▶ [About this exercise] Within the records below, find the line with "right hip: (476, 205)" and the line with "left elbow: (469, 285)", then reproduce exactly those two lines and all lines between them, without any picture.

*** Block opens ***

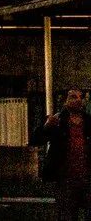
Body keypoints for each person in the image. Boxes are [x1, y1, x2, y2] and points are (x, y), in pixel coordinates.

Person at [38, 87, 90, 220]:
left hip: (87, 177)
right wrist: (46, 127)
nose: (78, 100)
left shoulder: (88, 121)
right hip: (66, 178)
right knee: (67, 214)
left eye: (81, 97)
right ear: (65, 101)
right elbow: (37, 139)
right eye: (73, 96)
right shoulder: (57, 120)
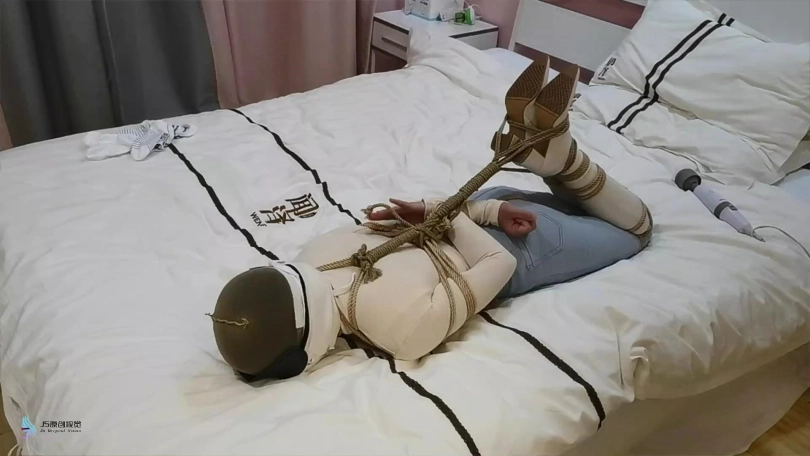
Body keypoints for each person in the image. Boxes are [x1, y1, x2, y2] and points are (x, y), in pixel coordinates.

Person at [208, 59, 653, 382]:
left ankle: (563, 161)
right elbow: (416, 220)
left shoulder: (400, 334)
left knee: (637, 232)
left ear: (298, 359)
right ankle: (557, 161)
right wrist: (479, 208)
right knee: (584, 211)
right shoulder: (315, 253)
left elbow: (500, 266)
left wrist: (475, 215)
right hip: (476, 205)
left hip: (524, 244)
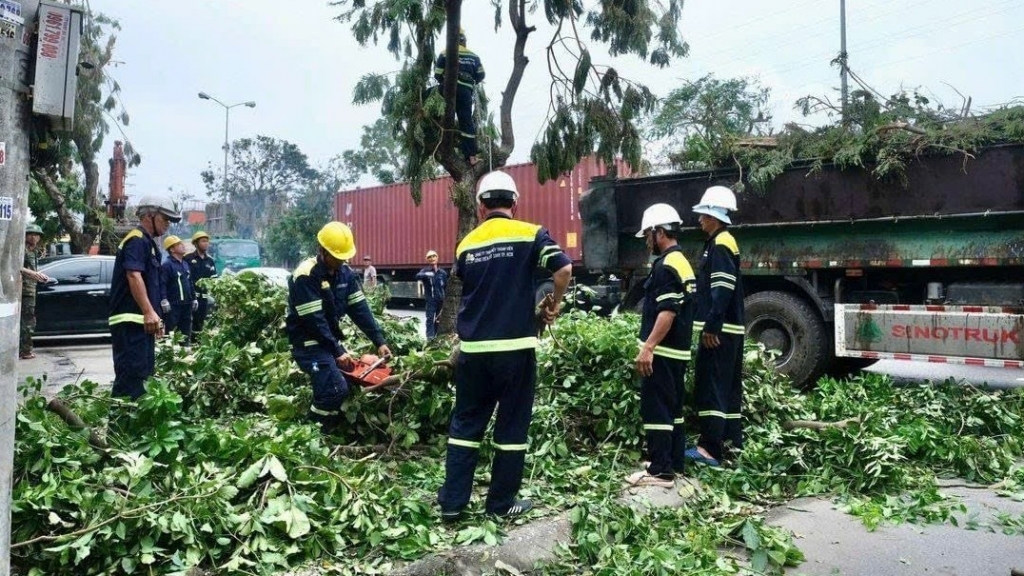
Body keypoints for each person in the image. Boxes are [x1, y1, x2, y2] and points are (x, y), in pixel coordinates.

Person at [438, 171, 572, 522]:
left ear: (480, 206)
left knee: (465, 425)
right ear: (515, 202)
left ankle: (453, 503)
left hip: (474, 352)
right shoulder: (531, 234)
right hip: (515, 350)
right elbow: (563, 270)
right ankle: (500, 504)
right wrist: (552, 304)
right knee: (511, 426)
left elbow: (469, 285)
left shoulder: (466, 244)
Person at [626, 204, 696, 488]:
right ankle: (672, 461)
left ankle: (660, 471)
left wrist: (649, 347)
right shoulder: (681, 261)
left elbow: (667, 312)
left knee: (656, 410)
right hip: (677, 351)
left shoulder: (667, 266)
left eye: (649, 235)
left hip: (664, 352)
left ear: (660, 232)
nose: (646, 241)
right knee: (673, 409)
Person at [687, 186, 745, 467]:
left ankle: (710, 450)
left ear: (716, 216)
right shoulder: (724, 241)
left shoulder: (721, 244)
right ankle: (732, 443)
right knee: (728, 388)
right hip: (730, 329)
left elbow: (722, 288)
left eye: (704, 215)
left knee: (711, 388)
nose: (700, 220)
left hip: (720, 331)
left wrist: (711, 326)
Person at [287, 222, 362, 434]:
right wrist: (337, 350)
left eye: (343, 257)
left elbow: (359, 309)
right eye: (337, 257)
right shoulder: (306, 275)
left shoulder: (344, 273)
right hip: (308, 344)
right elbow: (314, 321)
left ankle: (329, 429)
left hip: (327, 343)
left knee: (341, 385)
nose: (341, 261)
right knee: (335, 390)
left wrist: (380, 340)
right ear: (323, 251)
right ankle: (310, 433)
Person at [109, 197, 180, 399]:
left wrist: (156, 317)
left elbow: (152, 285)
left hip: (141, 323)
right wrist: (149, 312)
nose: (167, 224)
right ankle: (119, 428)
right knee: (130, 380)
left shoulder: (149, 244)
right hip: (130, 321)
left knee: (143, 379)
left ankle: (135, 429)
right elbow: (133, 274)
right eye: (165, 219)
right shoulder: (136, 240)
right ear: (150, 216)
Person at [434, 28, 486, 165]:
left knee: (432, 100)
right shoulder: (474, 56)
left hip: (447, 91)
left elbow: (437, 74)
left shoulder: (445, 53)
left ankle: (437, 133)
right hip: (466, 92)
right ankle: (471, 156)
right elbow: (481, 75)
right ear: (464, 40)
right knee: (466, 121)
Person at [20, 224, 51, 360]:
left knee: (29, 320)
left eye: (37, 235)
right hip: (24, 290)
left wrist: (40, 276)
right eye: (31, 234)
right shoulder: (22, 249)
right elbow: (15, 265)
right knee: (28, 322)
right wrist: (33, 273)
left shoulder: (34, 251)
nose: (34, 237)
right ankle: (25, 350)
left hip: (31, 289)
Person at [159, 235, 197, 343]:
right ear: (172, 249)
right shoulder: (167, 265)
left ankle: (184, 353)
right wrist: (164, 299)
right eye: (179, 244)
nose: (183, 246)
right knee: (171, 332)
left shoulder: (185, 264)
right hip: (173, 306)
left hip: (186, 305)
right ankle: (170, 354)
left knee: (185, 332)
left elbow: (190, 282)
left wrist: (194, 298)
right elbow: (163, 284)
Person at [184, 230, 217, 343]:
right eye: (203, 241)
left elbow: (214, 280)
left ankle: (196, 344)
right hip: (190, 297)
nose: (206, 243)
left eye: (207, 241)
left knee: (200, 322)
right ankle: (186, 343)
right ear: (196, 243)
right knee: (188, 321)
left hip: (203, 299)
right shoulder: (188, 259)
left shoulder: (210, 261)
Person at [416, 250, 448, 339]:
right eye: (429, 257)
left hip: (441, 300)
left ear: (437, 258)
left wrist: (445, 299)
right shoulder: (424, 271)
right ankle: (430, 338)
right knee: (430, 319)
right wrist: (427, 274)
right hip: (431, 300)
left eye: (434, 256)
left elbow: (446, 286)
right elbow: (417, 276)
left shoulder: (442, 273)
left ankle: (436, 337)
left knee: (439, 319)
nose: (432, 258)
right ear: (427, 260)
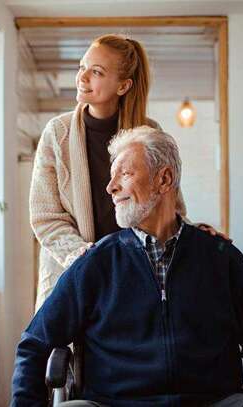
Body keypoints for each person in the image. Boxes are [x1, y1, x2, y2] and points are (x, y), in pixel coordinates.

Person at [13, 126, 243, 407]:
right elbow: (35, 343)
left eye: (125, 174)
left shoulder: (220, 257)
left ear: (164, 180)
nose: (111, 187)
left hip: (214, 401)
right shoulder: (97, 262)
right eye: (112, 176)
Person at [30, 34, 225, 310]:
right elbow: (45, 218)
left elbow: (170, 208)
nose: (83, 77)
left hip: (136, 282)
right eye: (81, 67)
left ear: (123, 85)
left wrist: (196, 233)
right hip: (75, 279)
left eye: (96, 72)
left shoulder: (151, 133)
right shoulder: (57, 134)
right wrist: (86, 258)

*** Block closes ***

▶ [Result of the exercise]
right hip: (476, 205)
left hip: (524, 244)
Body keypoints for each person in the image. Boxes are [x1, y1, x2, y2] and points are (x, y), in pixel coordinates.

Person at [438, 171, 572, 522]:
left ear: (480, 206)
left knee: (465, 425)
right ear: (515, 202)
left ankle: (453, 503)
left hip: (474, 352)
right shoulder: (531, 234)
right hip: (515, 350)
right elbow: (563, 270)
right ankle: (500, 504)
right wrist: (552, 304)
right knee: (511, 426)
left elbow: (469, 285)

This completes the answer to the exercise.